■ EXCERPTED RECORDS

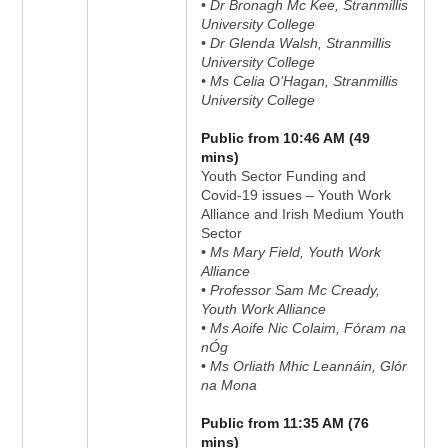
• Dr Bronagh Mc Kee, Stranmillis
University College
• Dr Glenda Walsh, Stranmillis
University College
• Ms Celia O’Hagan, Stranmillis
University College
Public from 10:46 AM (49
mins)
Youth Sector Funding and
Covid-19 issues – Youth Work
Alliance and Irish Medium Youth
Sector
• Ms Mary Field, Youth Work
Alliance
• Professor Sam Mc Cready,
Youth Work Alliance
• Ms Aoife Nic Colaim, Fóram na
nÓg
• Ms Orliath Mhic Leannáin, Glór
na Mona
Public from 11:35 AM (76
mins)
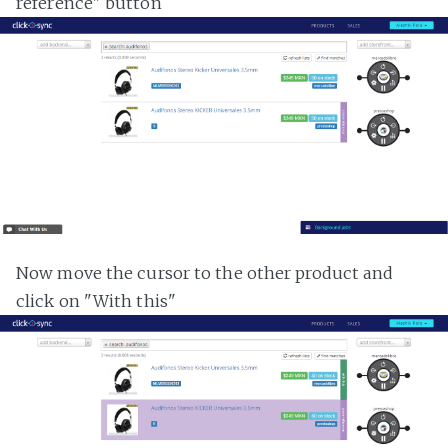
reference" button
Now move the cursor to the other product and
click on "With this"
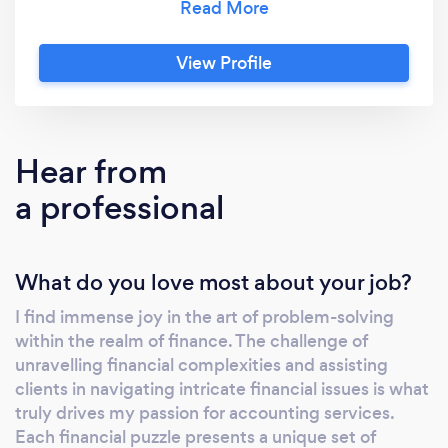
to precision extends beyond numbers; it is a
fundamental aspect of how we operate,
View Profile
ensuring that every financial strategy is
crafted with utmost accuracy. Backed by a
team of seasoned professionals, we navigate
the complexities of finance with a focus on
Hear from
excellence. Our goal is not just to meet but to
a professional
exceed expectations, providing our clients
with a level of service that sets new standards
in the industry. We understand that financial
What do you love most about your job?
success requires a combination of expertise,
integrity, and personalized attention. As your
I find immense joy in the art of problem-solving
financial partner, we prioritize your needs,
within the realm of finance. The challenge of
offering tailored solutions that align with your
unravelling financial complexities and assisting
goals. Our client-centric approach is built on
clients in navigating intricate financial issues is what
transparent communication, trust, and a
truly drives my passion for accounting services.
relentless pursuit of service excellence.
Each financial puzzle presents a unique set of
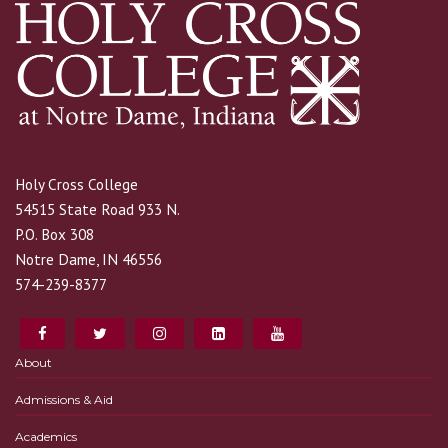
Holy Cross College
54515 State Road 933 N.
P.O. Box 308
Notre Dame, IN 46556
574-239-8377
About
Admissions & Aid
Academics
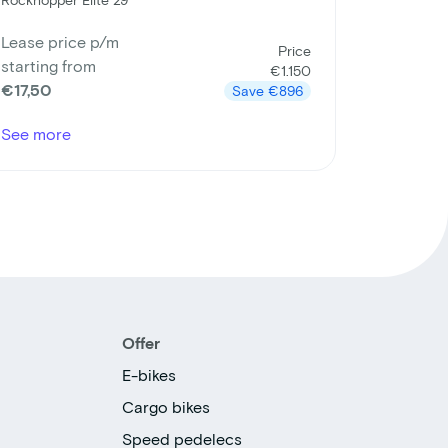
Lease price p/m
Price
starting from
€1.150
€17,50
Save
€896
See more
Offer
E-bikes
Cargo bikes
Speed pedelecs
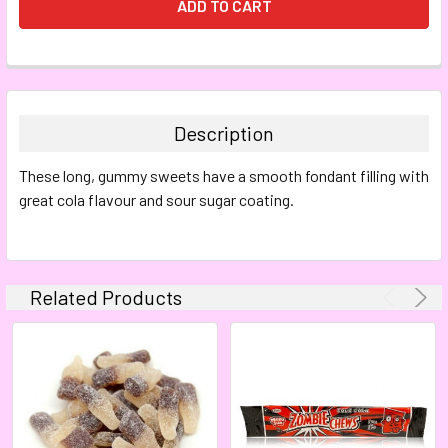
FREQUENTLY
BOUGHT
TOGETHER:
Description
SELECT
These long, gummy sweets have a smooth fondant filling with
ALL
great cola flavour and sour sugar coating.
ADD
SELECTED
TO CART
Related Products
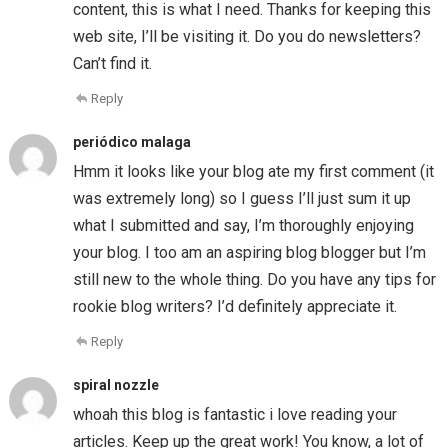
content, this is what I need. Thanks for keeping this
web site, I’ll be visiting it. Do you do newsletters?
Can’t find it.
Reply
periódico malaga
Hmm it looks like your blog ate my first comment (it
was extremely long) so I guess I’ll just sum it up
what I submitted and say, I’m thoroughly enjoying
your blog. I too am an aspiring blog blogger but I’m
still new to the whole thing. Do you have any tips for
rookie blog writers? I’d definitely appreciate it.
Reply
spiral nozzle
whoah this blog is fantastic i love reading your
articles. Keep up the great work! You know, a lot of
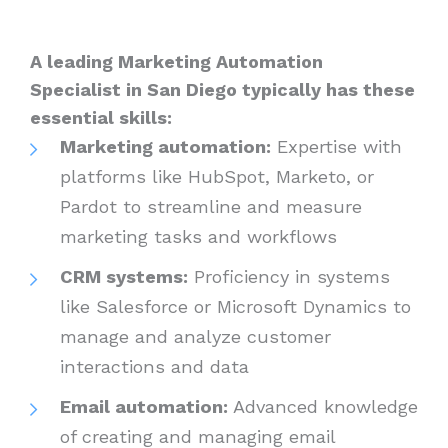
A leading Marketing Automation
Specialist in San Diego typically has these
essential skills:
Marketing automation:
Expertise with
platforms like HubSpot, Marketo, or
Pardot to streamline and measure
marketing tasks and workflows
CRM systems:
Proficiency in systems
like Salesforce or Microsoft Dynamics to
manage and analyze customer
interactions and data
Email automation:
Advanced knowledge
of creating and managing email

■ TASK PROMPT
Copy every line of text from the entries above without any changes, and leave the pictures out.

■ RESPONSE
• Dr Bronagh Mc Kee, Stranmillis
University College
• Dr Glenda Walsh, Stranmillis
University College
• Ms Celia O’Hagan, Stranmillis
University College
Public from 10:46 AM (49
mins)
Youth Sector Funding and
Covid-19 issues – Youth Work
Alliance and Irish Medium Youth
Sector
• Ms Mary Field, Youth Work
Alliance
• Professor Sam Mc Cready,
Youth Work Alliance
• Ms Aoife Nic Colaim, Fóram na
nÓg
• Ms Orliath Mhic Leannáin, Glór
na Mona
Public from 11:35 AM (76
mins)
reference" button
Now move the cursor to the other product and
click on "With this"
to precision extends beyond numbers; it is a
fundamental aspect of how we operate,
View Profile
ensuring that every financial strategy is
crafted with utmost accuracy. Backed by a
team of seasoned professionals, we navigate
the complexities of finance with a focus on
Hear from
excellence. Our goal is not just to meet but to
a professional
exceed expectations, providing our clients
with a level of service that sets new standards
in the industry. We understand that financial
What do you love most about your job?
success requires a combination of expertise,
integrity, and personalized attention. As your
I find immense joy in the art of problem-solving
financial partner, we prioritize your needs,
within the realm of finance. The challenge of
offering tailored solutions that align with your
unravelling financial complexities and assisting
goals. Our client-centric approach is built on
clients in navigating intricate financial issues is what
transparent communication, trust, and a
truly drives my passion for accounting services.
relentless pursuit of service excellence.
Each financial puzzle presents a unique set of
Holy Cross College
54515 State Road 933 N.
P.O. Box 308
Notre Dame, IN 46556
574-239-8377
About
Admissions & Aid
Academics
Lease price p/m
Price
starting from
€1.150
€17,50
Save
€896
See more
Offer
E-bikes
Cargo bikes
Speed pedelecs
FREQUENTLY
BOUGHT
TOGETHER:
Description
SELECT
These long, gummy sweets have a smooth fondant filling with
ALL
great cola flavour and sour sugar coating.
ADD
SELECTED
TO CART
Related Products
content, this is what I need. Thanks for keeping this
web site, I’ll be visiting it. Do you do newsletters?
Can’t find it.
Reply
periódico malaga
Hmm it looks like your blog ate my first comment (it
was extremely long) so I guess I’ll just sum it up
what I submitted and say, I’m thoroughly enjoying
your blog. I too am an aspiring blog blogger but I’m
still new to the whole thing. Do you have any tips for
rookie blog writers? I’d definitely appreciate it.
Reply
spiral nozzle
whoah this blog is fantastic i love reading your
articles. Keep up the great work! You know, a lot of
A leading Marketing Automation
Specialist in San Diego typically has these
essential skills:
Marketing automation:
Expertise with
platforms like HubSpot, Marketo, or
Pardot to streamline and measure
marketing tasks and workflows
CRM systems:
Proficiency in systems
like Salesforce or Microsoft Dynamics to
manage and analyze customer
interactions and data
Email automation:
Advanced knowledge
of creating and managing email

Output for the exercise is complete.